Czechs second-biggest drinkers in EU

Health care experts say a strategy is needed to reduce overall consumption

Czechs are the second-heaviest drinkers, tied with France, in both the European Union and the Organization for Economic Co-operation and Development (OECD), according to OECD health statistics released recently. Lithuania was first in both cases.

But health officials warn that this achievement is a warning sign and that alcohol is a significant burden on the Czech healthcare system.

Czechs drank 11.7 liters of alcohol, compared to Lithuania's 13.2 liters. The analysis counted the amount of pure alcohol in spirits, wine, beer and other beverages with higher than 0.5 percent content consumed by people 15 years old and higher, using figures from 2016.

Czechs have long led the world in beer consumption, at 143.3 liters in 2016, but beer, including non-alcoholic beer, for these statistics were counted as having an average 3.4 percent alcohol, accounting for 4.87 liters of pure alcohol, slightly less than half of all Czech consumption.

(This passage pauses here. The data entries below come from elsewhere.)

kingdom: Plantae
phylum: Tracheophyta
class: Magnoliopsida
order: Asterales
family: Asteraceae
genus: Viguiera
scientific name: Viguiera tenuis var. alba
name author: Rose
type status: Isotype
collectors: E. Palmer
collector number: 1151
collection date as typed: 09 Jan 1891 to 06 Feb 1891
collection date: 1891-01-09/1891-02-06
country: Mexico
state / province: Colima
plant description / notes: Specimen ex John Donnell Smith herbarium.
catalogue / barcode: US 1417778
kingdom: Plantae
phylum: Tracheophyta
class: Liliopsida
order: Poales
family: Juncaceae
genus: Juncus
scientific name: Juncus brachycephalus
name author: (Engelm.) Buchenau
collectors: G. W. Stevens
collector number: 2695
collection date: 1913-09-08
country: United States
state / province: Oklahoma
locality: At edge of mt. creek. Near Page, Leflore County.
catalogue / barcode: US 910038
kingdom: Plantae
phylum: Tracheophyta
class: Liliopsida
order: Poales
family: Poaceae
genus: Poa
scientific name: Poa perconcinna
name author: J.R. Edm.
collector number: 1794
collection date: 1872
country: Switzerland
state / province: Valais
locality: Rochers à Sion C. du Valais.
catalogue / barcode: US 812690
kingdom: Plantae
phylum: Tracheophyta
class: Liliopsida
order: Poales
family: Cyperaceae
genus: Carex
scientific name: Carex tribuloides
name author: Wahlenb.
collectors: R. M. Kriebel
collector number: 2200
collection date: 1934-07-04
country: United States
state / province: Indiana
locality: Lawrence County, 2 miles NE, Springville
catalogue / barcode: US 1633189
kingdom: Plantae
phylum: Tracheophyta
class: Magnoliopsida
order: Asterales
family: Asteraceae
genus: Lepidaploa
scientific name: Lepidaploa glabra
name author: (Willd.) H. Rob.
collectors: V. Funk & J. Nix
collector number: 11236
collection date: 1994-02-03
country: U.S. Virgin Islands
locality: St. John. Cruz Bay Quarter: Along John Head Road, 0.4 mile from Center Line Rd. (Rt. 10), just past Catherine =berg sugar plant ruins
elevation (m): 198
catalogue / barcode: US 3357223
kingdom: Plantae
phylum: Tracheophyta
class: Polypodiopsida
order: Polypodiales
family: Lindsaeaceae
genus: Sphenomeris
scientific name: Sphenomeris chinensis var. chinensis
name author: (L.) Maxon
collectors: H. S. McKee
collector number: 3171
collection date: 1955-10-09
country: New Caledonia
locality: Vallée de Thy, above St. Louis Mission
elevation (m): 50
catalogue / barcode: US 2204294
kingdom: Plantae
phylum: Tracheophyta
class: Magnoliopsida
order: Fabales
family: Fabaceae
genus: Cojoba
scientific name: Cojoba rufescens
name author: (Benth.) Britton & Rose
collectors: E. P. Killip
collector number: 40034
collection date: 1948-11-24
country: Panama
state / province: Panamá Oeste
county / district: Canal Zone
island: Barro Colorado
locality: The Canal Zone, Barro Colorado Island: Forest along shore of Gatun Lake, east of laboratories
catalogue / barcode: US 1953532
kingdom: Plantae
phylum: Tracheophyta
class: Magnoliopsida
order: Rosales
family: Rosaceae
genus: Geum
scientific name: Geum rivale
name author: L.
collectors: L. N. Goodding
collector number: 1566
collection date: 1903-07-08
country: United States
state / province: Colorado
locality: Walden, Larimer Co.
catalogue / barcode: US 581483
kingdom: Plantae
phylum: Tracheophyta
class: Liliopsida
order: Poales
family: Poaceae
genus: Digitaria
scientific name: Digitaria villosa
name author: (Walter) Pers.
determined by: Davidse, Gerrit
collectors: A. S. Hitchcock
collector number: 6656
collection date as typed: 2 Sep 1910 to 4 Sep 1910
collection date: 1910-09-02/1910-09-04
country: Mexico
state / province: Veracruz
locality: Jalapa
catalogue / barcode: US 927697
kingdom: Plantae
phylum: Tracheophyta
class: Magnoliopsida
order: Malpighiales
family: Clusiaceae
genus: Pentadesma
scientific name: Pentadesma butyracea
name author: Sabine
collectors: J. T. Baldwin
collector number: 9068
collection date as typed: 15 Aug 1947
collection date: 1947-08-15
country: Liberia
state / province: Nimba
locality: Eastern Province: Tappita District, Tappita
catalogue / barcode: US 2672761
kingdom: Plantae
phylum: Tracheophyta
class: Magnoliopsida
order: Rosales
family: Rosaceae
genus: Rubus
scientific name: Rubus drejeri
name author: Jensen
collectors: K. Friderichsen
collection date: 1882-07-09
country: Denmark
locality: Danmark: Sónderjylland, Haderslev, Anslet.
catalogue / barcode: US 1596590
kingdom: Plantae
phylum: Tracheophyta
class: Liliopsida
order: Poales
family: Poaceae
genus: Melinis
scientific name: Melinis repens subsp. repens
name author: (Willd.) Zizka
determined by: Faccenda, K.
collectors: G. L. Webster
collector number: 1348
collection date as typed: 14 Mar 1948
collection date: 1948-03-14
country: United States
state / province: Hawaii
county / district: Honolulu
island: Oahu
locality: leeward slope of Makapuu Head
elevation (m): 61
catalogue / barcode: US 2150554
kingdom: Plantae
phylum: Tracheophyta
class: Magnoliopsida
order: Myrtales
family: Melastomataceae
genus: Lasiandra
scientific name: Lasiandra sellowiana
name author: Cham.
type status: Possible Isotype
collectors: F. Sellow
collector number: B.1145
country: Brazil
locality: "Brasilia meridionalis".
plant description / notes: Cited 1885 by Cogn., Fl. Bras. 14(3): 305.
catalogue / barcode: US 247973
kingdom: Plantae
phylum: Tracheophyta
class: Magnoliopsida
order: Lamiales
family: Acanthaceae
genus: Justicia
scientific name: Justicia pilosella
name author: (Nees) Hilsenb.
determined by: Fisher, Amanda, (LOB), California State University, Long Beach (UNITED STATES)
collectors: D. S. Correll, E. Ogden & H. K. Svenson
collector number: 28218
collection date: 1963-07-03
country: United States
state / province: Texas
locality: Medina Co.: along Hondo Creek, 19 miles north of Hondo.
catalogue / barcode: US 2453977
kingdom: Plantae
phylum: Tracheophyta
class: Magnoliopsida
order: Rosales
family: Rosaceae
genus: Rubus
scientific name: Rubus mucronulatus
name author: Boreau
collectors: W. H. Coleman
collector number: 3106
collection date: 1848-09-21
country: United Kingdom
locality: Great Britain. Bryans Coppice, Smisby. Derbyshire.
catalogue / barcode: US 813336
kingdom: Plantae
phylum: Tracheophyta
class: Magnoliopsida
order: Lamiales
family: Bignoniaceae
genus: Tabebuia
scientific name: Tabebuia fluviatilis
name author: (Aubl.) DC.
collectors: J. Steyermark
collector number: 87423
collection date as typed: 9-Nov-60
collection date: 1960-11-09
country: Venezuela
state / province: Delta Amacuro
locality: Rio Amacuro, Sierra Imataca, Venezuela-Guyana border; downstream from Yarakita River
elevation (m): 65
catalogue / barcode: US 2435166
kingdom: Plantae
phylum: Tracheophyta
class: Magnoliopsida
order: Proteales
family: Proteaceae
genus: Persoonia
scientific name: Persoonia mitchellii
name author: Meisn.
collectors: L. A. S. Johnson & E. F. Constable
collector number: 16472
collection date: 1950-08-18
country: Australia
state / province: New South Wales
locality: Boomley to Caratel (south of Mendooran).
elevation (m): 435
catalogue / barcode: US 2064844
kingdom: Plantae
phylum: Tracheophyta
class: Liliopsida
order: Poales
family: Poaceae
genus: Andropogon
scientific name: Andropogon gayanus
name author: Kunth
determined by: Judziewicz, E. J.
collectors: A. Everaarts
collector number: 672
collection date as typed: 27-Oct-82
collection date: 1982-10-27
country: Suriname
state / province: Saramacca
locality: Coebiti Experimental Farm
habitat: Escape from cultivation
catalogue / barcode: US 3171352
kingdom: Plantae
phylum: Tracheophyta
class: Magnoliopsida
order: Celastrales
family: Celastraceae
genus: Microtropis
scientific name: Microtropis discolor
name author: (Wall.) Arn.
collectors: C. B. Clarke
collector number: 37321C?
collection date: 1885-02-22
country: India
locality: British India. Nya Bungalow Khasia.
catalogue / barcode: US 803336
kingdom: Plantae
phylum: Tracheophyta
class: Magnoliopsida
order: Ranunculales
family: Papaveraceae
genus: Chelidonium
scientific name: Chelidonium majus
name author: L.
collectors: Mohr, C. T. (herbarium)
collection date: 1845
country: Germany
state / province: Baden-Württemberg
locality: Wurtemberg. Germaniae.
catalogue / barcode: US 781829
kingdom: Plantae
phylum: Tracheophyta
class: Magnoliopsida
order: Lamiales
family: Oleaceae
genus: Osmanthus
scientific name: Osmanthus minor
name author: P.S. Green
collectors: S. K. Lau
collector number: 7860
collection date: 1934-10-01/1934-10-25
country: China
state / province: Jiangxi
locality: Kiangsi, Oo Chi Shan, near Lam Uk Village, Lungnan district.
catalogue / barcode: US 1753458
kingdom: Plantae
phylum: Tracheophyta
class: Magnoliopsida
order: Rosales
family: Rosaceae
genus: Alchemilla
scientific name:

The level of alcohol consumption has been fairly steady since 2000, wavering between 11.4 and 12.1 liters.

The lowest level of alcohol consumption among the 23 EU members (out of 28) tracked in the OECD report was Greece, at 6.5 liters, followed by Italy at 7.1 liters and Sweden at 7.2 liters. Among all the countries tracked, the lowest was Indonesia, at 0.3 liters per person.

Slovakia, which until 1993 was part of Czechoslovakia along with the Czech Republic, registered a much lower level of alcohol consumption, coming in 15th place in the OECD report (and 14th in the EU) with 9.9 liters.

Worldwide the leader is Belarus, according to separate figures from the World Health Organization (WHO).

The WHO's public health officer for Europe, Hans Kluge, said excessive alcohol consumption was one of the biggest problems facing the Czech healthcare system. Kluge and other WHO officials were in Prague recently to meet with Czech health officials.

“We know that the problems in your country are excessive alcohol use and also smoking. And this is already the case with teenagers. This is very worrying in the Czech Republic. We need to work not only with the Ministry of Health but also with other ministries. This has to be done by the whole government and society as a whole,” he said, according to Czech Radio (ČRo).

Czech Health Minister Adam Vojtěch acknowledged there was a problem. “In the international comparison in alcohol consumption, we are, unfortunately, at one of the top spots. And this is especially true of teenagers. We should therefore look at education, cooperation with parents and the availability of alcohol that is cheap and easy to access in our country,” he said in a ministry press release. He called for a long-term strategy and said the meeting with WHO officials was beneficial in outlining steps for reform.

Psychologist Martin Jára, director of the League of Open Men (Liga otevřených mužu), told daily Pražský deník that aside from alcohol being cheap and socially acceptable, it is often used to try to solve problems. He encouraged better access to and better attitudes about mental health care as a way to reduce alcohol use.